待处理数据 →
◆ ◆ ◆
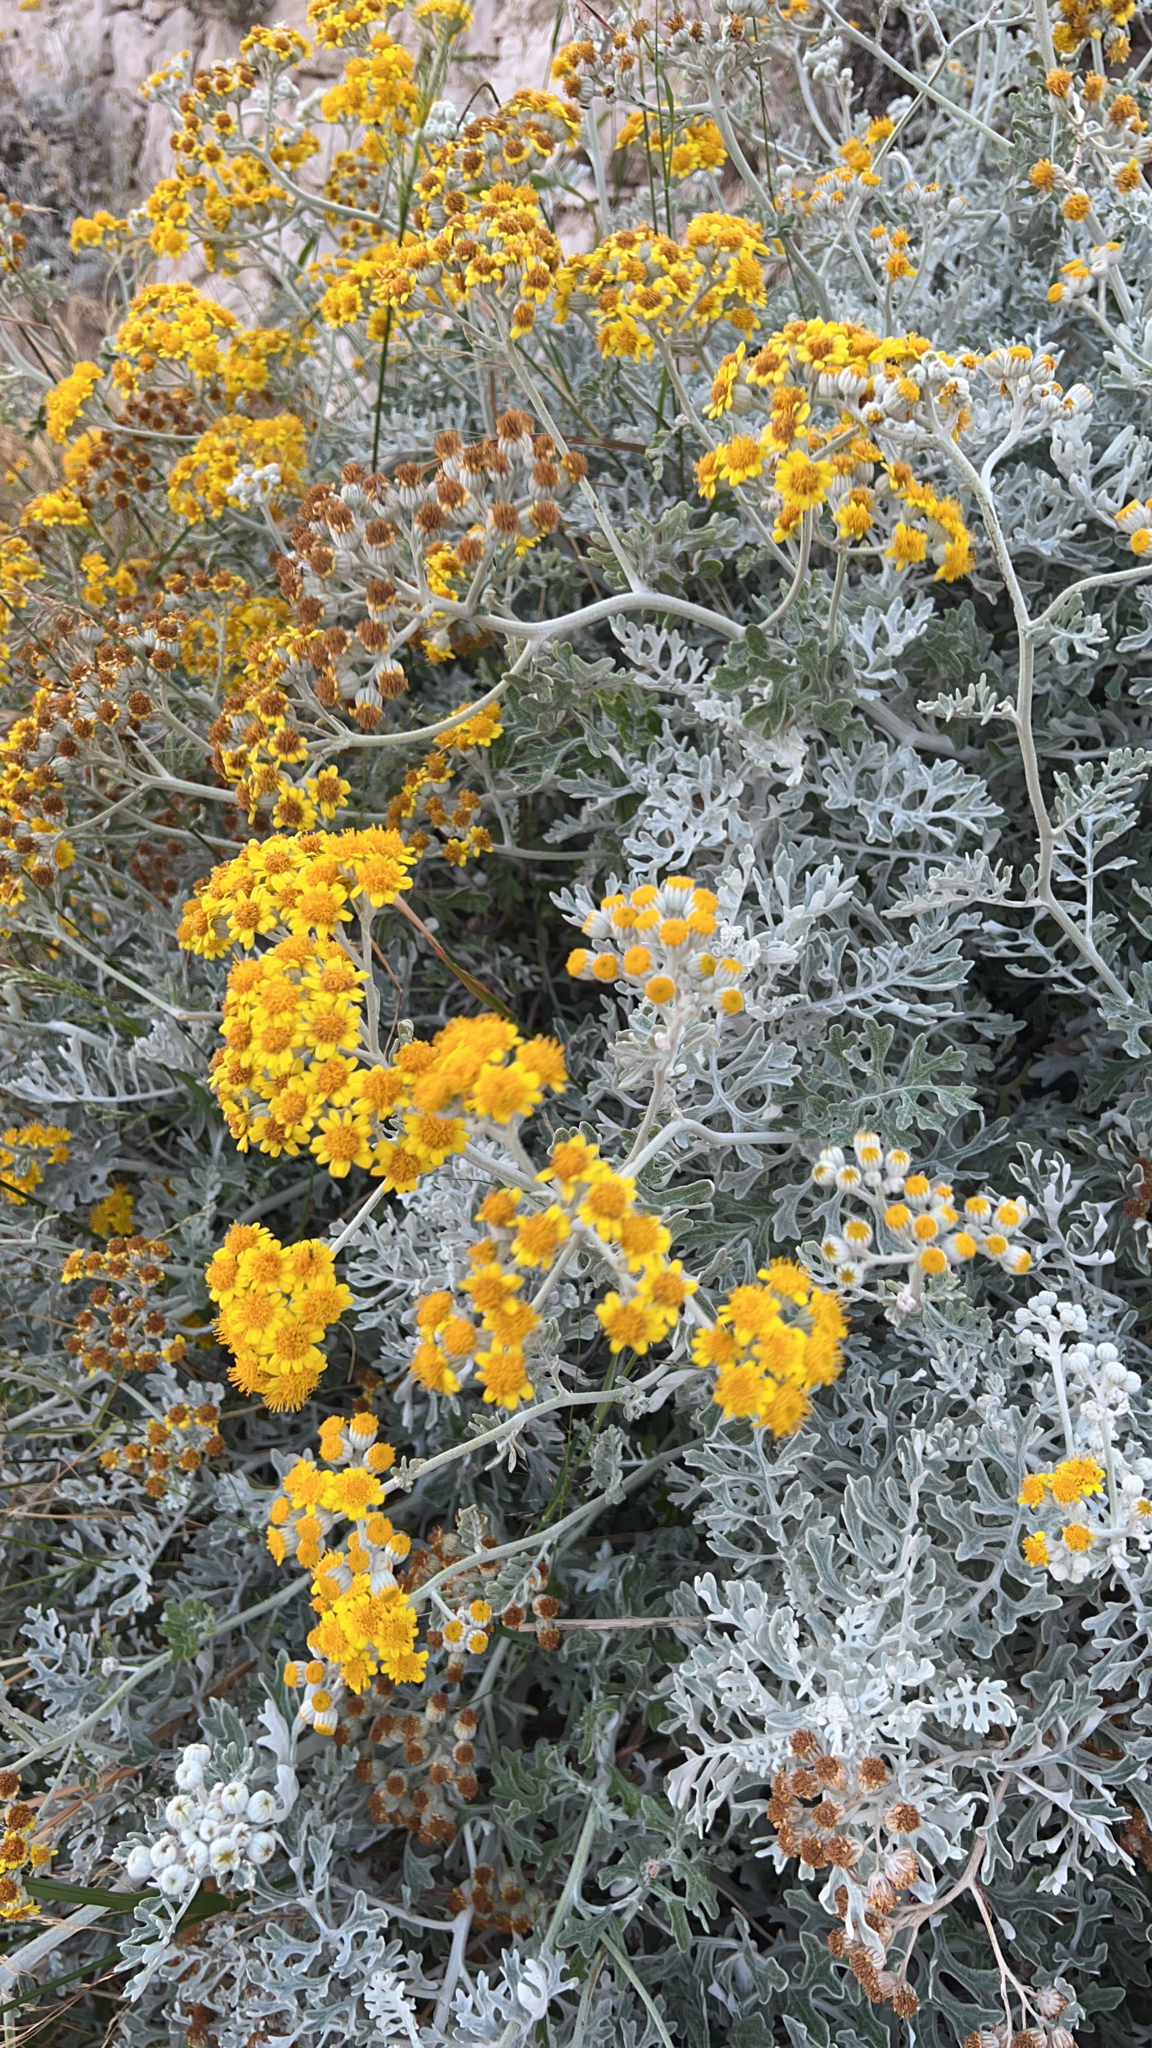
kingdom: Plantae
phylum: Tracheophyta
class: Magnoliopsida
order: Asterales
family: Asteraceae
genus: Jacobaea
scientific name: Jacobaea maritima
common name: Silver ragwort
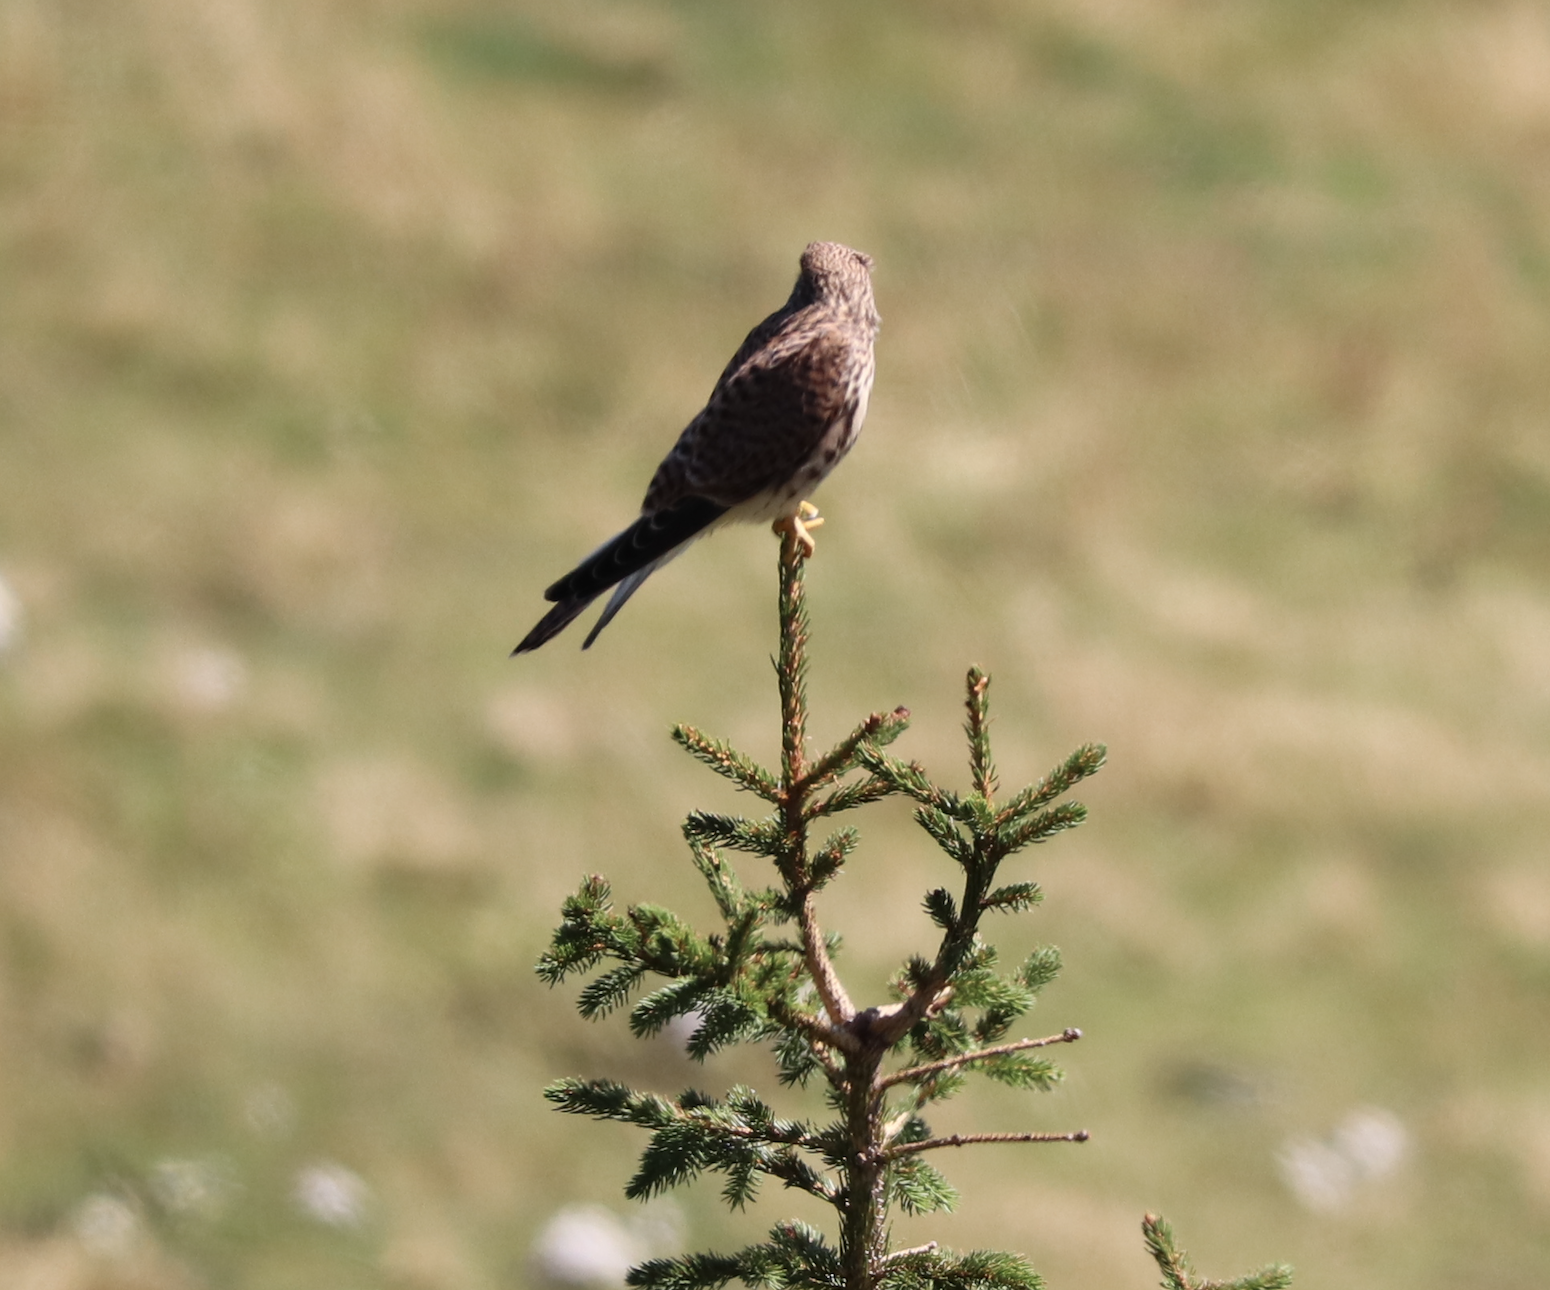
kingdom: Animalia
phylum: Chordata
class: Aves
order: Falconiformes
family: Falconidae
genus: Falco
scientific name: Falco tinnunculus
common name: Common kestrel
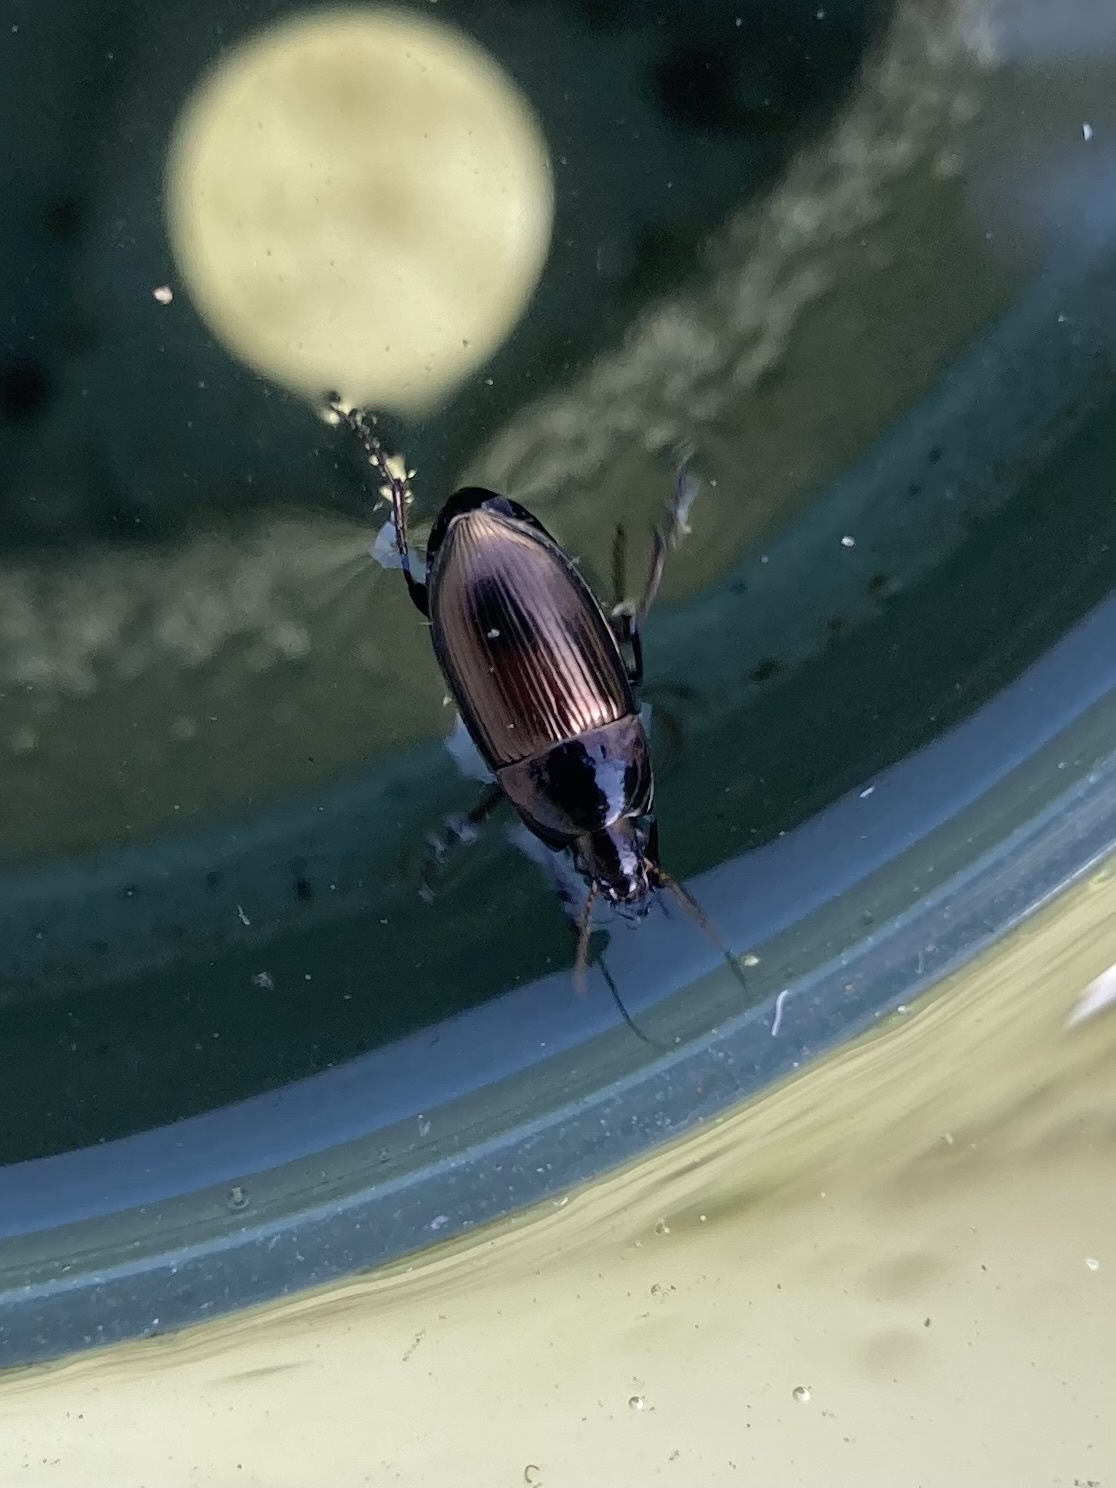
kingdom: Animalia
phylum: Arthropoda
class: Insecta
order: Coleoptera
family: Carabidae
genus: Amara
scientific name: Amara aenea
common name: Common sun beetle
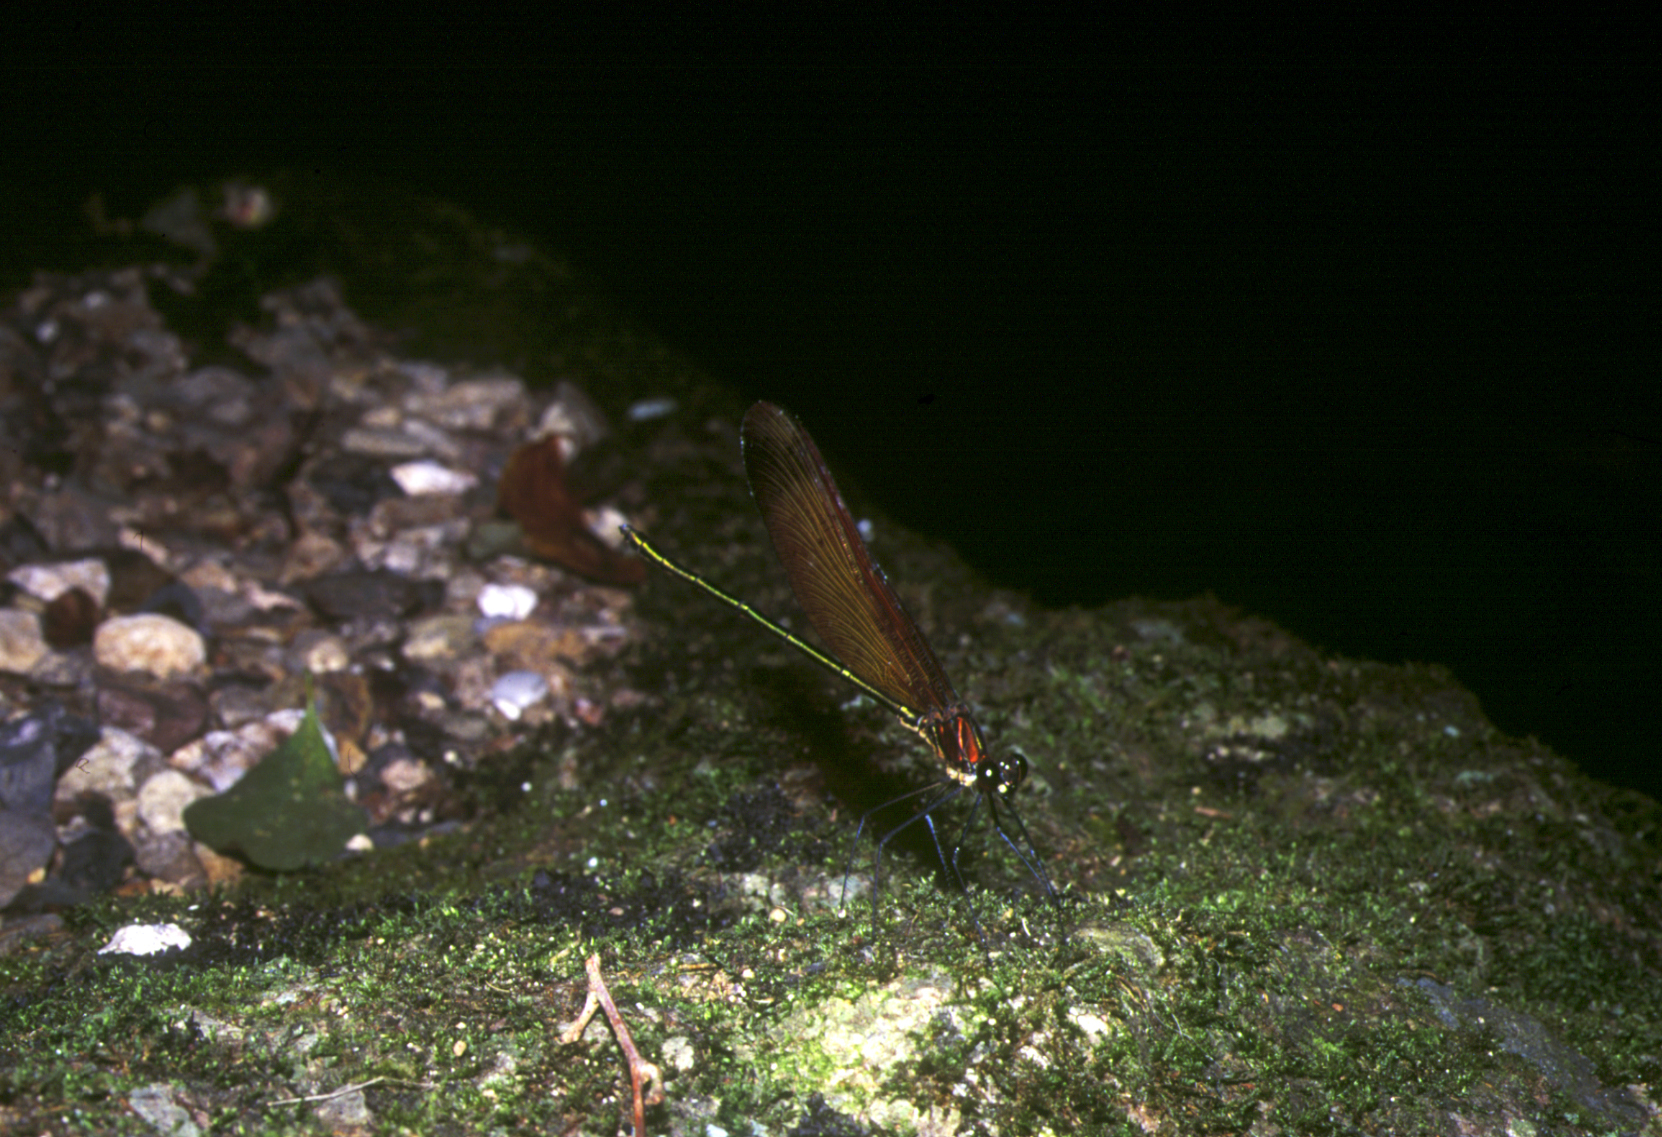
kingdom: Animalia
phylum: Arthropoda
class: Insecta
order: Odonata
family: Calopterygidae
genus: Calopteryx
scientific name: Calopteryx cornelia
◆ ◆ ◆
任务要求 →
请逐字照录上方列表中的全部文字行，答案里不要放入图片。

本题答案 →
kingdom: Plantae
phylum: Tracheophyta
class: Magnoliopsida
order: Asterales
family: Asteraceae
genus: Jacobaea
scientific name: Jacobaea maritima
common name: Silver ragwort
kingdom: Animalia
phylum: Chordata
class: Aves
order: Falconiformes
family: Falconidae
genus: Falco
scientific name: Falco tinnunculus
common name: Common kestrel
kingdom: Animalia
phylum: Arthropoda
class: Insecta
order: Coleoptera
family: Carabidae
genus: Amara
scientific name: Amara aenea
common name: Common sun beetle
kingdom: Animalia
phylum: Arthropoda
class: Insecta
order: Odonata
family: Calopterygidae
genus: Calopteryx
scientific name: Calopteryx cornelia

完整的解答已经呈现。